» To be done
State only the number of lines in the records below that contain the word "watch".

» Entries provided
-=-=-
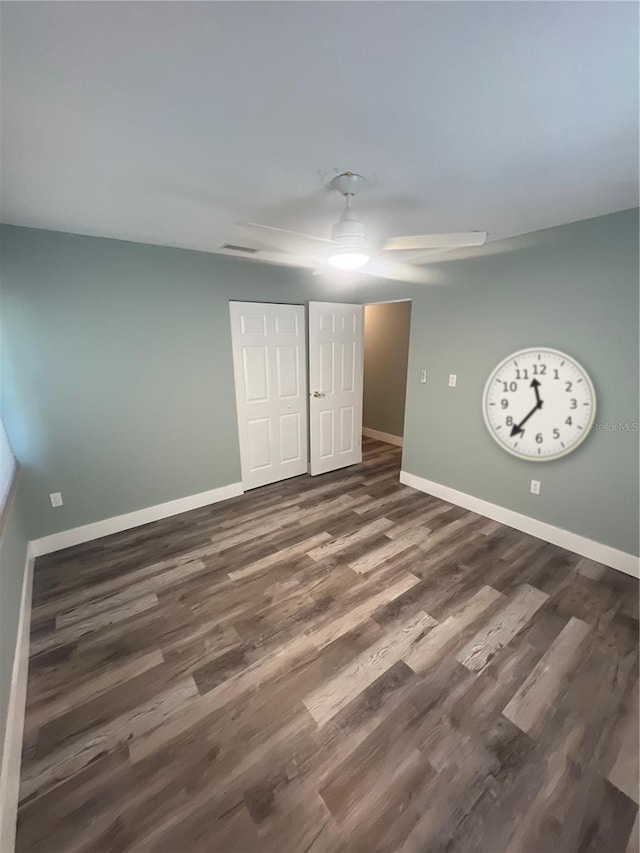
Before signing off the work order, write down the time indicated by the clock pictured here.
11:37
-=-=-
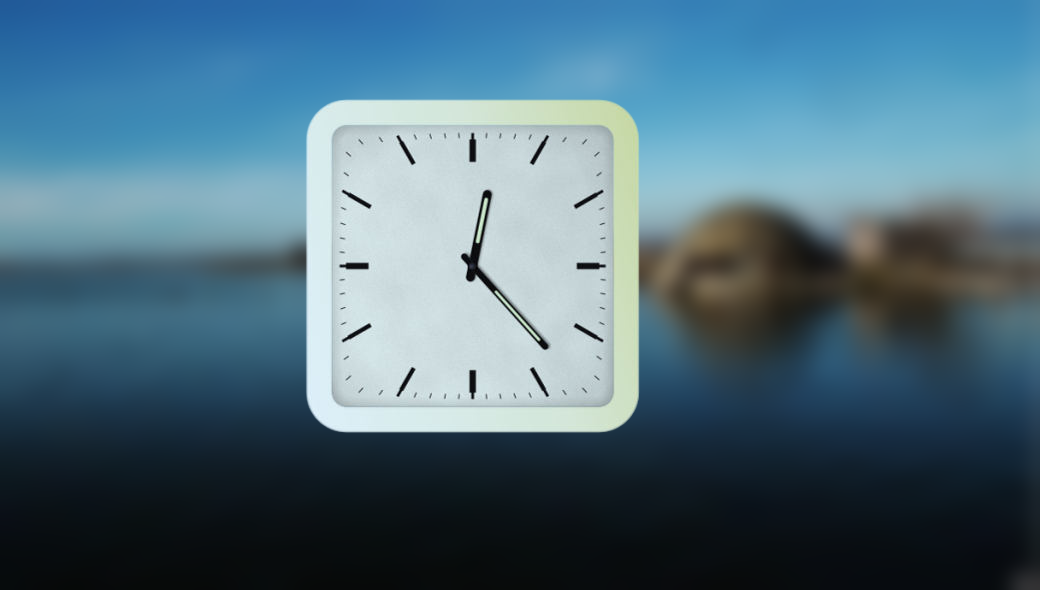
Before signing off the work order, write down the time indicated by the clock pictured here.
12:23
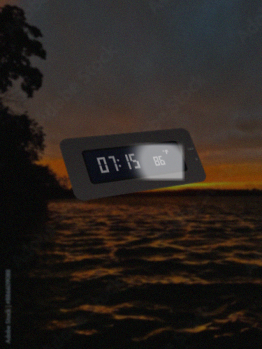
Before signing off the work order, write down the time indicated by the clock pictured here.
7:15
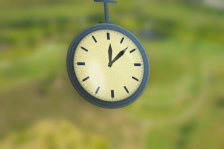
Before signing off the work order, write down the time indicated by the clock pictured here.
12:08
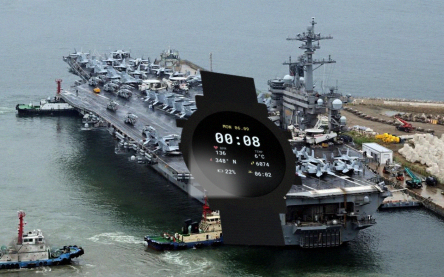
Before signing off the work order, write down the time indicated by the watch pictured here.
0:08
-=-=-
» The answer
1